By IANS
Paris : France expressed strong support Monday for the ongoing meetings and the discussion process undertaken between Israeli Prime Minister Ehud Olmert and Palestinian Authority President Mahmoud Abbas.
The talks had been taking place at a sustained pace after the Annapolis conference last November, but they ran into difficulty because of Israels aggressive military campaign against Gaza, where scores of civilians and militants have died in air raids and ground assaults in the past several months.
Targeted extra-judicial assassinations in the West Bank, which is under the control of the Palestinian Authority, have also strained relations between Olmert and Abbas, who are due to resume talks on Sunday after Abbas called them off.
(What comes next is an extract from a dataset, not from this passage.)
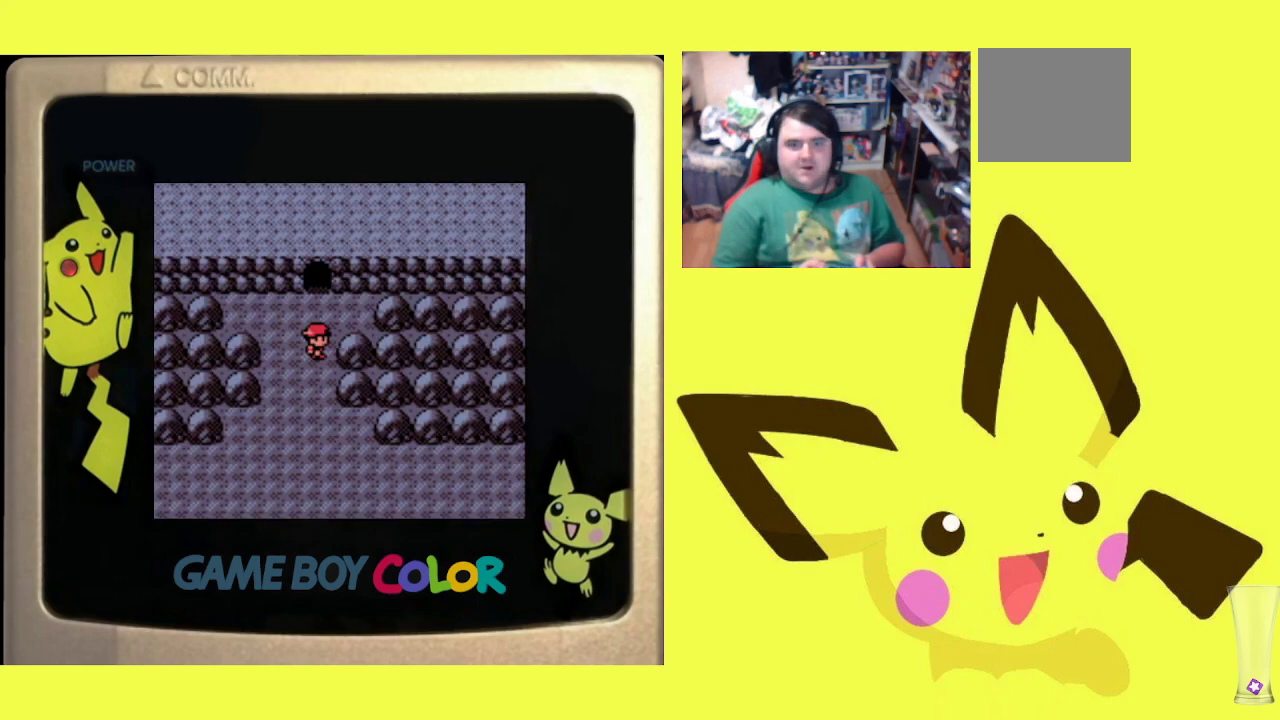
{"buttons": ["DPAD_UP"], "events": [[167, "DPAD_UP", "down"]]}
“We fully support the political process that the Israeli Prime Minister and the President of the Palestinian Authority have initiated with courage and determination since Annapolis,” Foreign Ministry spokeswoman Pascale Andreani said.
“Israelis and Palestinians must arrive at an historic, necessary and difficult compromise,” the official remarked.
She also said that France “encouraged the resolute pursuit of negotiations and a move forward with a view to a final settlement before the end of 2008.” “That must come, firstly, through concrete advances on the ground,” the spokeswoman added.
France has particularly called on Israel to halt illegal assassinations, to stop settlement expansion in the West Bank and Jerusalem, and to help the Palestinian moderates by lifting blockades and allowing the Palestinian economy to develop.